Start of Entries provided

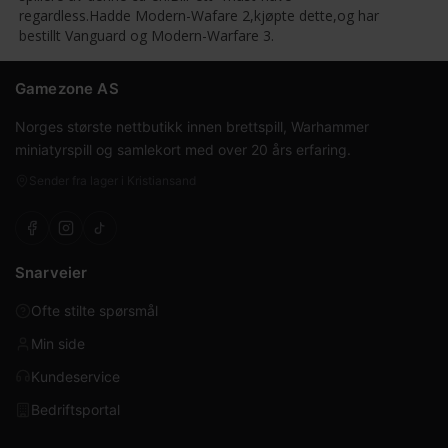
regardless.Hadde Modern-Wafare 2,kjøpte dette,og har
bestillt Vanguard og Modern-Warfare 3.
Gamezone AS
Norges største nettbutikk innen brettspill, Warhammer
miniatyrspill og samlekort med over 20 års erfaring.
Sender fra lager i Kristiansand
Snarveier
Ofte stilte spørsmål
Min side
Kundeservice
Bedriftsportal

End of Entries provided
Start of Entries provided

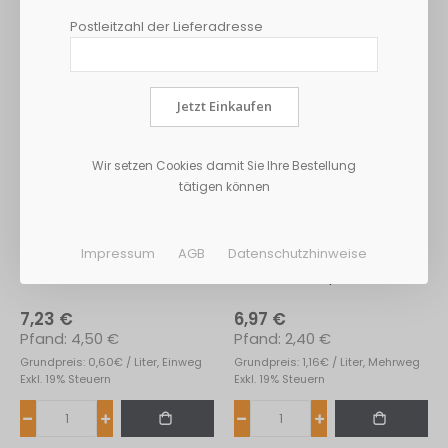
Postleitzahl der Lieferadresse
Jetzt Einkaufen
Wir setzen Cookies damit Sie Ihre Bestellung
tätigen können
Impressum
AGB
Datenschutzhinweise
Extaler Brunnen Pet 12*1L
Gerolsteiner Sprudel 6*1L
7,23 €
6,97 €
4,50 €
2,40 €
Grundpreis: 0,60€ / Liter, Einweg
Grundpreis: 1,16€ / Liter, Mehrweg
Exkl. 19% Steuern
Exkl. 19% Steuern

End of Entries provided

Copy out the lines from the one containing "regardless.Hadde Modern-Wafare 2,kjøpte" through the one containing "Bedriftsportal", including both of those lines.

regardless.Hadde Modern-Wafare 2,kjøpte dette,og har
bestillt Vanguard og Modern-Warfare 3.
Gamezone AS
Norges største nettbutikk innen brettspill, Warhammer
miniatyrspill og samlekort med over 20 års erfaring.
Sender fra lager i Kristiansand
Snarveier
Ofte stilte spørsmål
Min side
Kundeservice
Bedriftsportal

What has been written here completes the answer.